The Iowa Legislature reached agreement on educational supplemental aid spending last week, and with that major hurdle covered, lawmakers have started eyeing adjournment by the middle of April. Completed tasks include agreements on taxes, K-12 education and how much money is actually available to spend for the fiscal year beginning in July. There are still a number of issues remaining to be resolved, however. Finishing the 2016 session in mid-April would be quite a contrast to last year. In 2015 state lawmakers extended the session into June amid disagreement over education funding.
Carol Balvanz, lobbyist for the Iowa Soybean Association, says ISA continues to work on three priorities for this session, including securing an appropriation for the ISA’s On-Farm Network, pursuing a state tax credit for environmental practices, and encouraging the legislature to find a way to pass significant and long-term funding for Iowa’s Nutrient Reduction Strategy and water quality programs and practices.
Water quality funding is an issue that needs to be resolved
ISA member Dean Coleman, a farmer from Humboldt County, attended a Hill Visit day last week Wednesday, speaking with the Ag Appropriations co-chairs as well as with legislators working on funding for water quality.

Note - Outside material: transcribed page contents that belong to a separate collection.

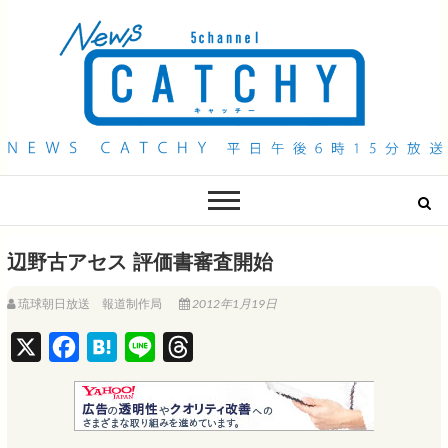
QAB NEWS Headline
キャッチー 月曜〜金曜 午後6時15分放送
辺野古アセス 評価書審査開始
琉球朝日放送 報道制作局
2012年1月19日
X
F
H
L
T
a
a
i
h
c
t
n
r
e
e
e
e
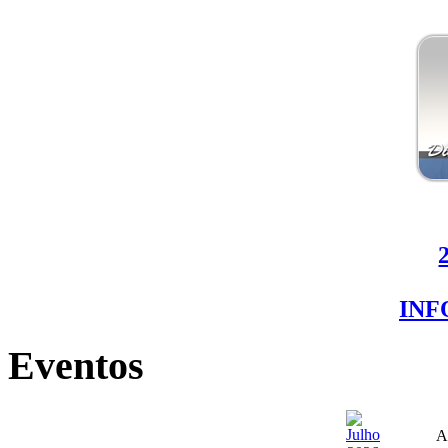
IN
Eventos
A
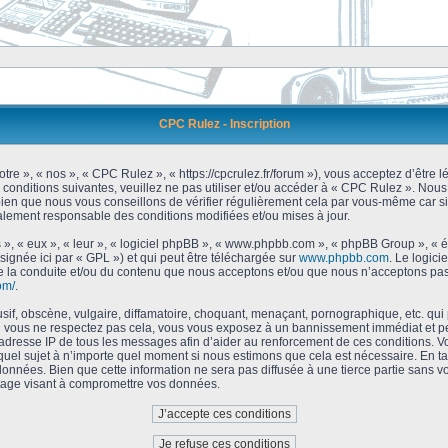
CPC Rulez - Inscription
tre », « nos », « CPC Rulez », « https://cpcrulez.fr/forum »), vous acceptez d’être
 conditions suivantes, veuillez ne pas utiliser et/ou accéder à « CPC Rulez ». No
bien que nous vous conseillons de vérifier régulièrement cela par vous-même car si
galement responsable des conditions modifiées et/ou mises à jour.
 », « eux », « leur », « logiciel phpBB », « www.phpbb.com », « phpBB Group », « 
signée ici par « GPL ») et qui peut être téléchargée sur
www.phpbb.com
. Le logici
 la conduite et/ou du contenu que nous acceptons et/ou que nous n’acceptons pas.
om/
.
f, obscène, vulgaire, diffamatoire, choquant, menaçant, pornographique, etc. qui po
Si vous ne respectez pas cela, vous vous exposez à un bannissement immédiat et pe
’adresse IP de tous les messages afin d’aider au renforcement de ces conditions. Vou
 quel sujet à n’importe quel moment si nous estimons que cela est nécessaire. En tan
onnées. Bien que cette information ne sera pas diffusée à une tierce partie sans 
tage visant à compromettre vos données.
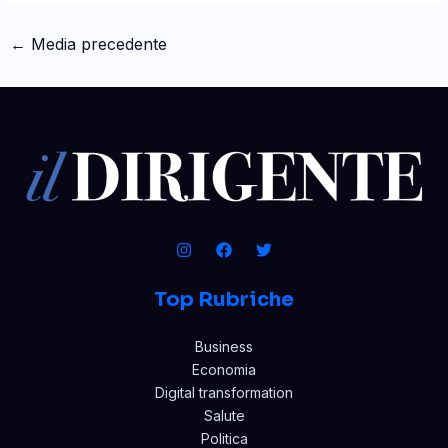
←
Media precedente
Top Rubriche
Business
Economia
Digital transformation
Salute
Politica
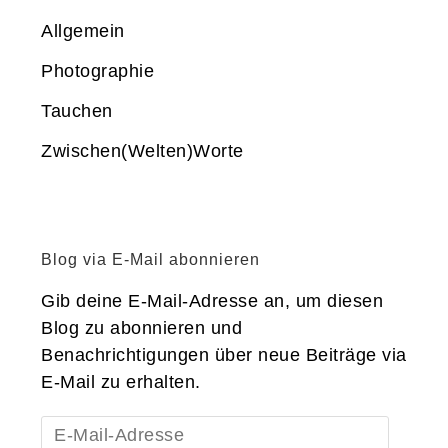
Allgemein
Photographie
Tauchen
Zwischen(Welten)Worte
Blog via E-Mail abonnieren
Gib deine E-Mail-Adresse an, um diesen
Blog zu abonnieren und
Benachrichtigungen über neue Beiträge via
E-Mail zu erhalten.
E-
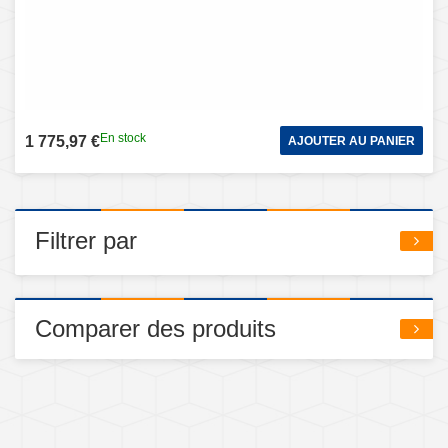
En stock
1 775,97 €
AJOUTER AU PANIER
Filtrer par
Comparer des produits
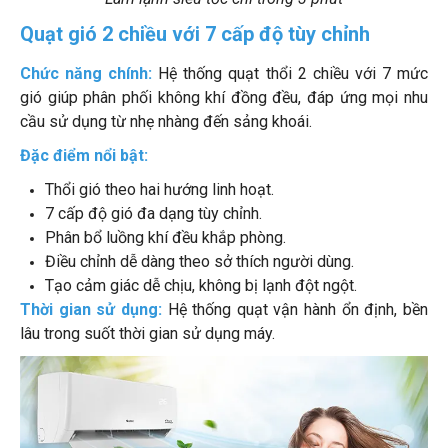
Quạt gió 2 chiều với 7 cấp độ tùy chỉnh
Chức năng chính:
Hệ thống quạt thổi 2 chiều với 7 mức
gió giúp phân phối không khí đồng đều, đáp ứng mọi nhu
cầu sử dụng từ nhẹ nhàng đến sảng khoái.
Đặc điểm nổi bật:
Thổi gió theo hai hướng linh hoạt.
7 cấp độ gió đa dạng tùy chỉnh.
Phân bổ luồng khí đều khắp phòng.
Điều chỉnh dễ dàng theo sở thích người dùng.
Tạo cảm giác dễ chịu, không bị lạnh đột ngột.
Thời gian sử dụng:
Hệ thống quạt vận hành ổn định, bền
lâu trong suốt thời gian sử dụng máy.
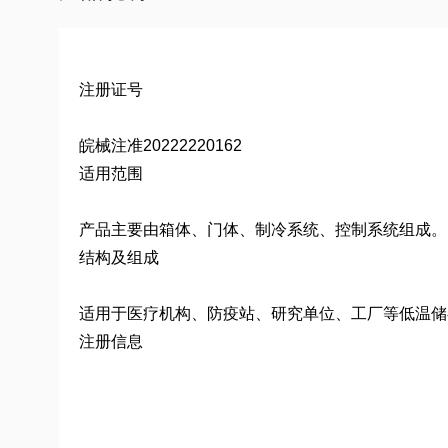
注册证号
皖械注准20222220162
适用范围
产品主要由箱体、门体、制冷系统、控制系统组成。
结构及组成
适用于医疗机构、防疫站、研究单位、工厂等低温储
注册信息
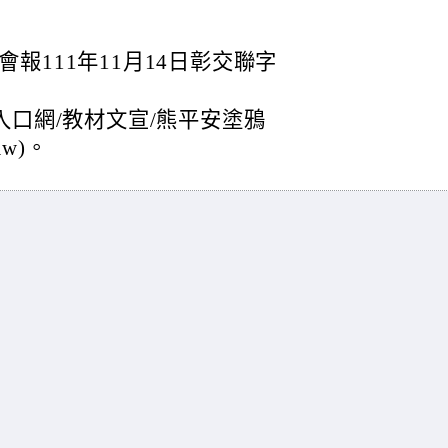
報111年11月14日彰交聯字
入口網/教材文宣/熊平安塗鴉
raw)。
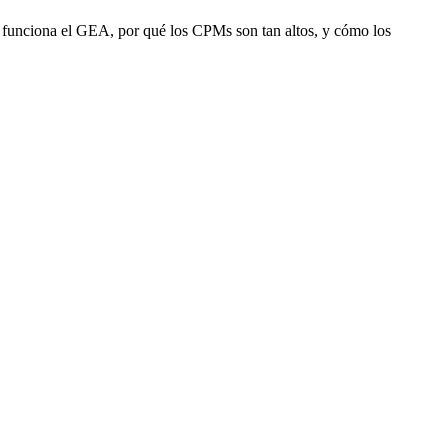
funciona el GEA, por qué los CPMs son tan altos, y cómo los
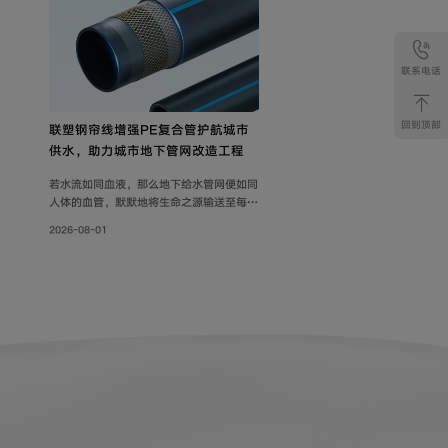
联系电话
回到顶部
联塑钢帘线增强PE复合管护航城市
供水，助力城市地下管网改造工程
若水流如同血液，那么地下给水管网便如同
人体的血管，默默地将生命之源输送至每一
个角落。随着各地城市地下管网改造工程持
2026-08-01
续落地，老旧管线迭代升级，联塑给水用钢
帘线增强PE复合管，以其持久耐用的特性
和出色的承压力，确保水资源在城市中高效
稳定地流动，成为城市给水系统的坚实保
障。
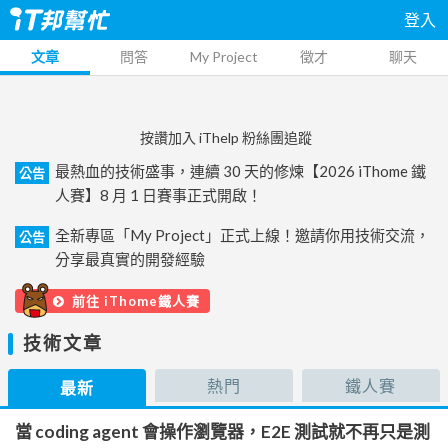
登入
文章
問答
My Project
徵才
聊天
按讚加入 iThelp 粉絲團追蹤
最熱血的技術盛事，連續 30 天的修煉【2026 iThome 鐵
公告
人賽】8 月 1 日賽事正式開啟！
全新專區「My Project」正式上線！邀請你用技術交流，
公告
分享最真實的開發經驗
前往 iThome鐵人賽
技術文章
熱門
鐵人賽
最新
當 coding agent 會操作瀏覽器，E2E 測試就不再只是測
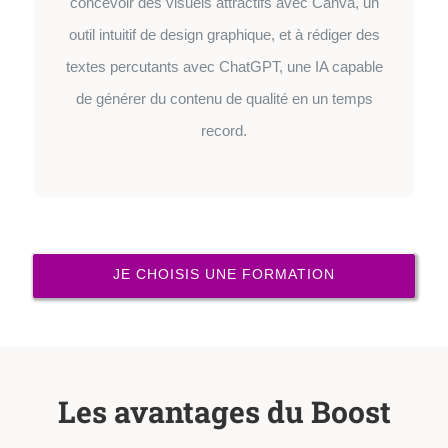
concevoir des visuels attractifs avec Canva, un
outil intuitif de design graphique, et à rédiger des
textes percutants avec ChatGPT, une IA capable
de générer du contenu de qualité en un temps
record.
JE CHOISIS UNE FORMATION
Les avantages du Boost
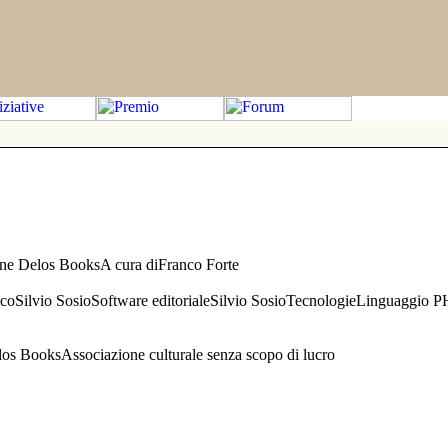
one Delos BooksA cura diFranco Forte
aficoSilvio SosioSoftware editorialeSilvio SosioTecnologieLinguaggio 
s BooksAssociazione culturale senza scopo di lucro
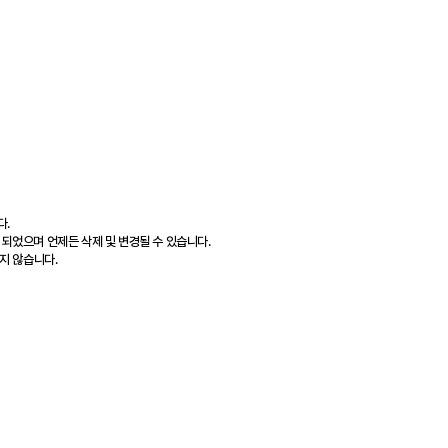
다.
 되었으며 언제든 삭제 및 변경될 수 있습니다.
지 않습니다.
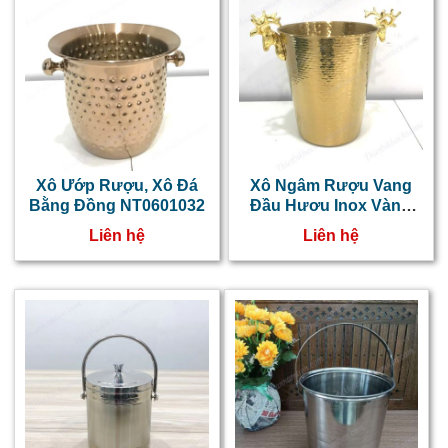
Xô Ướp Rượu, Xô Đá
Xô Ngâm Rượu Vang
Bằng Đồng NT0601032
Đầu Hươu Inox Vàng
Vân Nổi NT0601031
Liên hệ
Liên hệ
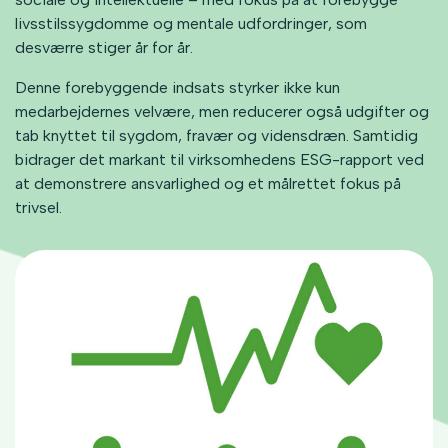
livsstilssygdomme og mentale udfordringer, som
desværre stiger år for år.
Denne forebyggende indsats styrker ikke kun
medarbejdernes velvære, men reducerer også udgifter og
tab knyttet til sygdom, fravær og vidensdræn. Samtidig
bidrager det markant til virksomhedens ESG-rapport ved
at demonstrere ansvarlighed og et målrettet fokus på
trivsel.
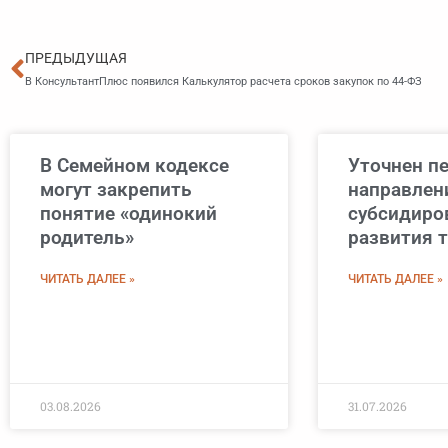
Пред
ПРЕДЫДУЩАЯ
В КонсультантПлюс появился Калькулятор расчета сроков закупок по 44-ФЗ
В Семейном кодексе
Уточнен п
могут закрепить
направлен
понятие «одинокий
субсидиро
родитель»
развития 
ЧИТАТЬ ДАЛЕЕ »
ЧИТАТЬ ДАЛЕЕ »
03.08.2026
31.07.2026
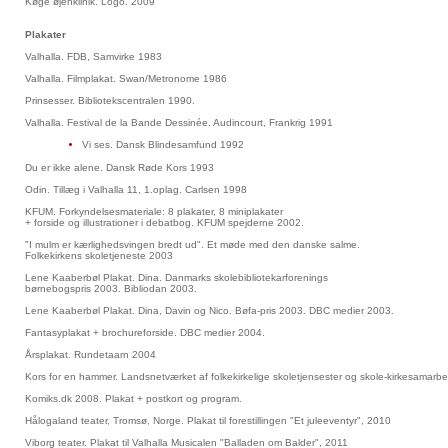
Køge øjenklinik. Logo. 2009
Plakater
Valhalla. FDB, Samvirke 1983
Valhalla. Filmplakat. Swan/Metronome 1986
Prinsesser. Bibliotekscentralen 1990.
Valhalla. Festival de la Bande Dessinée. Audincourt, Frankrig 1991
Vi ses. Dansk Blindesamfund 1992
Du er ikke alene. Dansk Røde Kors 1993
Odin. Tillæg i Valhalla 11, 1.oplag. Carlsen 1998
KFUM. Forkyndelsesmateriale: 8 plakater, 8 miniplakater
+ forside og illustrationer i debatbog. KFUM spejderne 2002.
"I mulm er kærlighedsvingen bredt ud". Et møde med den danske salme.
Folkekirkens skoletjeneste 2003
Lene Kaaberbøl Plakat. Dina. Danmarks skolebibliotekarforenings
børnebogspris 2003. Bibliodan 2003.
Lene Kaaberbøl Plakat. Dina, Davin og Nico. Bøfa-pris 2003. DBC medier 2003.
Fantasyplakat + brochureforside. DBC medier 2004.
Årsplakat. Rundetaarn 2004
Kors for en hammer. Landsnetværket af folkekirkelige skoletjensester og skole-kirkesamarbe
Komiks.dk 2008. Plakat + postkort og program.
Hålogaland teater, Tromsø, Norge. Plakat til forestillingen "Et juleeventyr", 2010
Viborg teater. Plakat til Valhalla Musicalen "Balladen om Balder", 2011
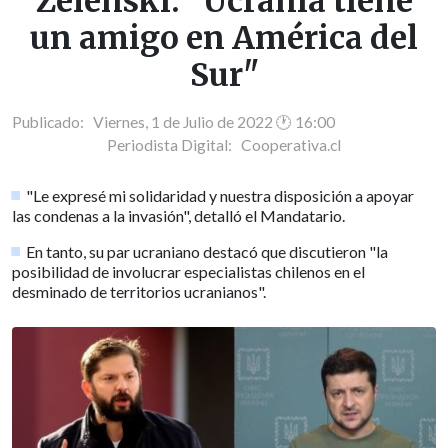
Zelenski: "Ucrania tiene
un amigo en América del
Sur"
Publicado: Viernes, 1 de Julio de 2022 🕐 16:00
Periodista Digital:
Cooperativa.cl
"Le expresé mi solidaridad y nuestra disposición a apoyar
las condenas a la invasión", detalló el Mandatario.
En tanto, su par ucraniano destacó que discutieron "la
posibilidad de involucrar especialistas chilenos en el
desminado de territorios ucranianos".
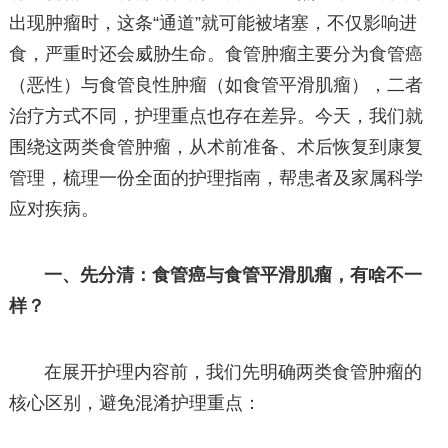
出现肿瘤时，这条“通道”就可能被堵塞，不仅影响进
食，严重时还会威胁生命。食管肿瘤主要分为食管癌
（恶性）与食管良性肿瘤（如食管平滑肌瘤），二者
治疗方式不同，护理重点也存在差异。今天，我们就
围绕这两类食管肿瘤，从术前准备、术后恢复到康复
管理，梳理一份全面的护理指南，帮患者及家属科学
应对疾病。
一、先分清：食管癌与食管平滑肌瘤，有啥不一
样？
在展开护理内容前，我们先明确两类食管肿瘤的
核心区别，避免混淆护理重点：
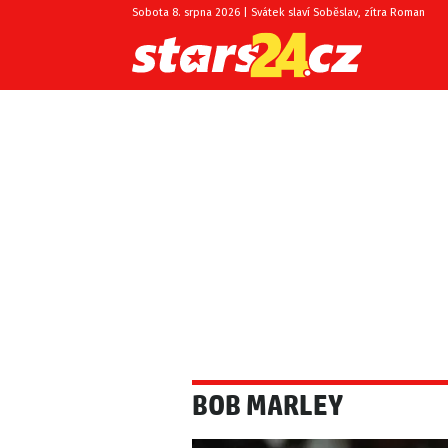
Sobota 8. srpna 2026 | Svátek slaví Soběslav, zítra Roman
BOB MARLEY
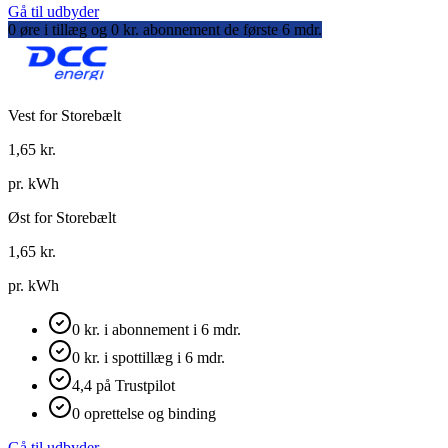
Gå til udbyder
0 øre i tillæg og 0 kr. abonnement de første 6 mdr.
Vest for Storebælt
1,65
kr.
pr. kWh
Øst for Storebælt
1,65
kr.
pr. kWh
0 kr. i abonnement i 6 mdr.
0 kr. i spottillæg i 6 mdr.
4,4 på Trustpilot
0 oprettelse og binding
Gå til udbyder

The House Ways and Means committee assigned the ISA’s Environmental Practices Tax Credit bill (HSB 653) to a subcommittee made up of Representatives Hein, Byrnes and Isenhart. That subcommittee is meeting this week to hopefully advance the bill to the Ways and Means committee. “We continue to believe that legislators are working on a solution to the water quality funding issue and that we will see progress on that,” says Balvanz.
Iowa Gov. Terry Branstad announced plans at the start of the 2016 session in January to pay for more conservation practice cost-sharing and related water quality improvement practices with some money from a 1-cent sales tax fund that is used for school in infrastructure needs. The governor’s proposal was aimed at addressing long-standing water quality problems that have led the Des Moines Water Works to sue three counties over nutrient runoff from farmland.
House Republicans have introduced a new funding plan
The proposal, which Branstad called “the boldest initiative I’ve ever proposed as governor,” has largely stalled in the legislature. Democrats say it would pit education against water quality. Republicans have introduced separate bills with different approaches to the water quality funding issue.
Republicans in the Iowa House of Representatives introduced a new plan last week to address water quality programs with other revenue sources, but some Senate lawmakers have already expressed reservations. Sen. David Johnson, a Republican from Ocheyedan, says Iowa voters in 2010 approved creation of a fund for soil and water conservation that won’t go into effect until the state raises the sales tax by less than one cent. He says of his fellow lawmakers in the House, “They are complicating the issue in the House.”
How would this alternative water quality plan work?
Several Iowa Republican lawmakers say they plan to introduce a proposal this week to fund large-scale water quality initiatives without diverting funding from education. They say their plan is an alternative to the one proposed by Gov. Branstad that would scoop some future state tax dollars now directed to education infrastructure projects.
Branstad’s proposal would extend the statewide 1-cent sales tax known as SAVE, but it would put a cap on the amount going to schools and use the rest—nearly $5 billion over 30 years—for water quality projects. But that proposal has met a chilly reception in the Iowa Legislature from members of both parties who say voters specifically approved the SAVE tax, which generates about $400 million annually and goes toward school construction and facilities projects, technology needs and property tax relief.
Funding water quality with SAVE dollars isn’t likely this session
Legislature leaders say they plan to address water quality efforts this session but funding water quality through SAVE dollars is likely off the table. “Now, I would say that the bill the House Republicans are looking at does not include the SAVE piece in it,” says Pat Grassley, the House Appropriations Committee Chairman. The Republican from New Hartford says “We feel there are other ways in which we can fund water quality improvement programs at a sustainable level with a long-term commitment.”
He says House Republicans are considering using proceeds from an existing tax on metered water, which he says directs about $28 million annually to the state general fund. Other sources of funding are also being considered. Grassley says this plan would provide increased funding over time to be “as aggressive if not more aggressive” than the level of funding Branstad has proposed.
According to the non-partisan Legislative Services Agency, Branstad’s proposal would generate about $295.4 million during its first 10 years. By 2050 it would generate about $4.83 billion, according to the agency’s projections.